• Work task: Show every line below where "produce" can be found.
++++++++++
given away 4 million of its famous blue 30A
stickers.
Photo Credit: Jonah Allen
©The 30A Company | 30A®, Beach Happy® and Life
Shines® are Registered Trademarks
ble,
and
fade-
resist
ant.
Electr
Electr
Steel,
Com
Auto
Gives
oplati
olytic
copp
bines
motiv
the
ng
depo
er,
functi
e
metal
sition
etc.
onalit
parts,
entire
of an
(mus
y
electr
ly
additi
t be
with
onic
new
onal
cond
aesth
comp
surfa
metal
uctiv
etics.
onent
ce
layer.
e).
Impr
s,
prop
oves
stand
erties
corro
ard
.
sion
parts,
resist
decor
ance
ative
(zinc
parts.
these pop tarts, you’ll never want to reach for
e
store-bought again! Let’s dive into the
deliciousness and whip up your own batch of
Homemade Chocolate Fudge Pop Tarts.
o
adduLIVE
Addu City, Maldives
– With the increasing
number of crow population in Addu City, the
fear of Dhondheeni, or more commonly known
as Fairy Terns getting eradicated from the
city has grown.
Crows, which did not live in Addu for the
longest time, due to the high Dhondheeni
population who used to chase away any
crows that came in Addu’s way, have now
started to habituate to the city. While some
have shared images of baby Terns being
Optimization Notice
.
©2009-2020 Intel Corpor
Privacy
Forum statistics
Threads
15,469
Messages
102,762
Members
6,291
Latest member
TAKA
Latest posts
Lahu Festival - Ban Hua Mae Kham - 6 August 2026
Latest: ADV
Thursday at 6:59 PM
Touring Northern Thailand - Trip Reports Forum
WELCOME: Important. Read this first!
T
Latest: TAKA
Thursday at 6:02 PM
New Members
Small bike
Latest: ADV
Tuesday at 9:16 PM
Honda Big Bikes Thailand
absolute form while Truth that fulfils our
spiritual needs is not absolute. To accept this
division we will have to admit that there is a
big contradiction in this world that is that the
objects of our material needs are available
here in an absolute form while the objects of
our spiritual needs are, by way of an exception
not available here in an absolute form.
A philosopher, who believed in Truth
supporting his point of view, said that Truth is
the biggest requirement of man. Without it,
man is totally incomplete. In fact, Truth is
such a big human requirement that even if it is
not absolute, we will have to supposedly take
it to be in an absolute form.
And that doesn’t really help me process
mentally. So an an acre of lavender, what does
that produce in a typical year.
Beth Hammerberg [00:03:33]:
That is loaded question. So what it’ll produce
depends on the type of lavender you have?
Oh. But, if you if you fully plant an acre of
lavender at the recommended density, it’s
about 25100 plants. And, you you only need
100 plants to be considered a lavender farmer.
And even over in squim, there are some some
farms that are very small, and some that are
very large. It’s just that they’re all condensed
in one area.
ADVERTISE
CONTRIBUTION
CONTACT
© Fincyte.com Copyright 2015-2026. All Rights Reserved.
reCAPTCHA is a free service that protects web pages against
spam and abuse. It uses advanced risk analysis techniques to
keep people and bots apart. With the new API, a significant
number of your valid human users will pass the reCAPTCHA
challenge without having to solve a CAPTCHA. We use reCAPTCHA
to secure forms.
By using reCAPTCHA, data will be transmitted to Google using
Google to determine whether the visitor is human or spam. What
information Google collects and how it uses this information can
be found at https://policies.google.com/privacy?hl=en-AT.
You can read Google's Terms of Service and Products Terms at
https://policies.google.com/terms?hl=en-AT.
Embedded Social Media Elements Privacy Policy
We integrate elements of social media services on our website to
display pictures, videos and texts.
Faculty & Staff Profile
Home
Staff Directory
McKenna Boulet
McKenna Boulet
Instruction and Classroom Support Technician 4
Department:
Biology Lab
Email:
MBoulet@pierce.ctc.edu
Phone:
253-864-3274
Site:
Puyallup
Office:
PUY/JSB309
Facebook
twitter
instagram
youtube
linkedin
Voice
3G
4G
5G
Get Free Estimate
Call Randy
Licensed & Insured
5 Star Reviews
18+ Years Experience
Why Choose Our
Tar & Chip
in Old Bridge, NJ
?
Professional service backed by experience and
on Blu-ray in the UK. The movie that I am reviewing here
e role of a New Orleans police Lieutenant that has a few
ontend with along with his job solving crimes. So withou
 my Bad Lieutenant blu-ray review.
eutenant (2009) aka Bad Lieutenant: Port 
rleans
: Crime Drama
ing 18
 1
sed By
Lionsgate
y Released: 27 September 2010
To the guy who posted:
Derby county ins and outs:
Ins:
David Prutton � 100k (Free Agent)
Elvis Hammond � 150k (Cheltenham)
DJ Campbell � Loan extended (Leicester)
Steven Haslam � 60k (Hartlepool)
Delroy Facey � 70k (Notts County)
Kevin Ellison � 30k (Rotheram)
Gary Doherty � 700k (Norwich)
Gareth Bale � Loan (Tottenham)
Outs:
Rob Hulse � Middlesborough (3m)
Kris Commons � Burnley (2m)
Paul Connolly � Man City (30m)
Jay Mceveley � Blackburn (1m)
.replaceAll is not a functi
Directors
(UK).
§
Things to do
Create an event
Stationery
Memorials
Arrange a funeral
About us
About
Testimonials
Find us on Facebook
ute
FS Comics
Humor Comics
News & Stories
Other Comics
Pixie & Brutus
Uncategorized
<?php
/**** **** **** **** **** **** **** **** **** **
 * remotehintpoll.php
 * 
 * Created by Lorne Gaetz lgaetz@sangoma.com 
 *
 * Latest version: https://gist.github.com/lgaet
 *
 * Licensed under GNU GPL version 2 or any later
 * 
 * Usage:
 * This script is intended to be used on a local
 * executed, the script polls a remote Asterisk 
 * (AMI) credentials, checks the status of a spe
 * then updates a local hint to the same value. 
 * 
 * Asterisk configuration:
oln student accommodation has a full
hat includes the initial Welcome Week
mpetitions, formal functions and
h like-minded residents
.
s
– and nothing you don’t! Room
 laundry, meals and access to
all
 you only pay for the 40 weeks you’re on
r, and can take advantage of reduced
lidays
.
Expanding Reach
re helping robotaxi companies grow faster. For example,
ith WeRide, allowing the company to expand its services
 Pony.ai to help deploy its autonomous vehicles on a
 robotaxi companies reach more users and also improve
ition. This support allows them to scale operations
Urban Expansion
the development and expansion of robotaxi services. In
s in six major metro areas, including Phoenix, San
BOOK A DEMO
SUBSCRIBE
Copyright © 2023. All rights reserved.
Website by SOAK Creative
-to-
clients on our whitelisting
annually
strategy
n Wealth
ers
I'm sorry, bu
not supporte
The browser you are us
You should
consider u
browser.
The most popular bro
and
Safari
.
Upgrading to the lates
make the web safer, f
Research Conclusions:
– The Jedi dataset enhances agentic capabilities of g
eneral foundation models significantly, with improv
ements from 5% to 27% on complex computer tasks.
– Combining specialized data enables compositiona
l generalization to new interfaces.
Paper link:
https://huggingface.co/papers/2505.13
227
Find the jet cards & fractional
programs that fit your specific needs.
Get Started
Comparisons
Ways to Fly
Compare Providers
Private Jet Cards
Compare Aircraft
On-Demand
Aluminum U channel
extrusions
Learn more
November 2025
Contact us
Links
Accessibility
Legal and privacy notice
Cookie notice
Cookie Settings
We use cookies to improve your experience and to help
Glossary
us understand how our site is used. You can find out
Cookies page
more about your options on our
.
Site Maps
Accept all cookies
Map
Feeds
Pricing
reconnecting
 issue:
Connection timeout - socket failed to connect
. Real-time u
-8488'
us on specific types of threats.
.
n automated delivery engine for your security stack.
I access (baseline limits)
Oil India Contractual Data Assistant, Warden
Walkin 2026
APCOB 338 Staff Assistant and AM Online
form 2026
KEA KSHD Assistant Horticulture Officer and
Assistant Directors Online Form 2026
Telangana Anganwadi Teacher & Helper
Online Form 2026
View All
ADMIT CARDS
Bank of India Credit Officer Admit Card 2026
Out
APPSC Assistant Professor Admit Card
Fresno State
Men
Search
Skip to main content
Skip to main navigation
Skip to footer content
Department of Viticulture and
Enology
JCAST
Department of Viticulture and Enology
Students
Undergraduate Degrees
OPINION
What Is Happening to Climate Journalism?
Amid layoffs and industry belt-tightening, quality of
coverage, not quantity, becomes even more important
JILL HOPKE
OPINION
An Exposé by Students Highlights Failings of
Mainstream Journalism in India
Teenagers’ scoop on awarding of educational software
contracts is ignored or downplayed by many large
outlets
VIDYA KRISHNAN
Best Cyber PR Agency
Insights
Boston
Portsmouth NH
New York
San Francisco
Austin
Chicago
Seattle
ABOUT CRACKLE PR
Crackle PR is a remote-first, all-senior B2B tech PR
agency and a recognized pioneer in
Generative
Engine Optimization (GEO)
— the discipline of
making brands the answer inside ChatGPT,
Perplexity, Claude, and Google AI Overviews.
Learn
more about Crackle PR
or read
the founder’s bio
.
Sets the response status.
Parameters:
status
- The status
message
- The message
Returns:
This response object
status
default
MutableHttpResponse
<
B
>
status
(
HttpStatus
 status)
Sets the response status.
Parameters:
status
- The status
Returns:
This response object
++++++++++
• Solved exercise:
that produce in a typical year.
That is loaded question. So what it’ll produce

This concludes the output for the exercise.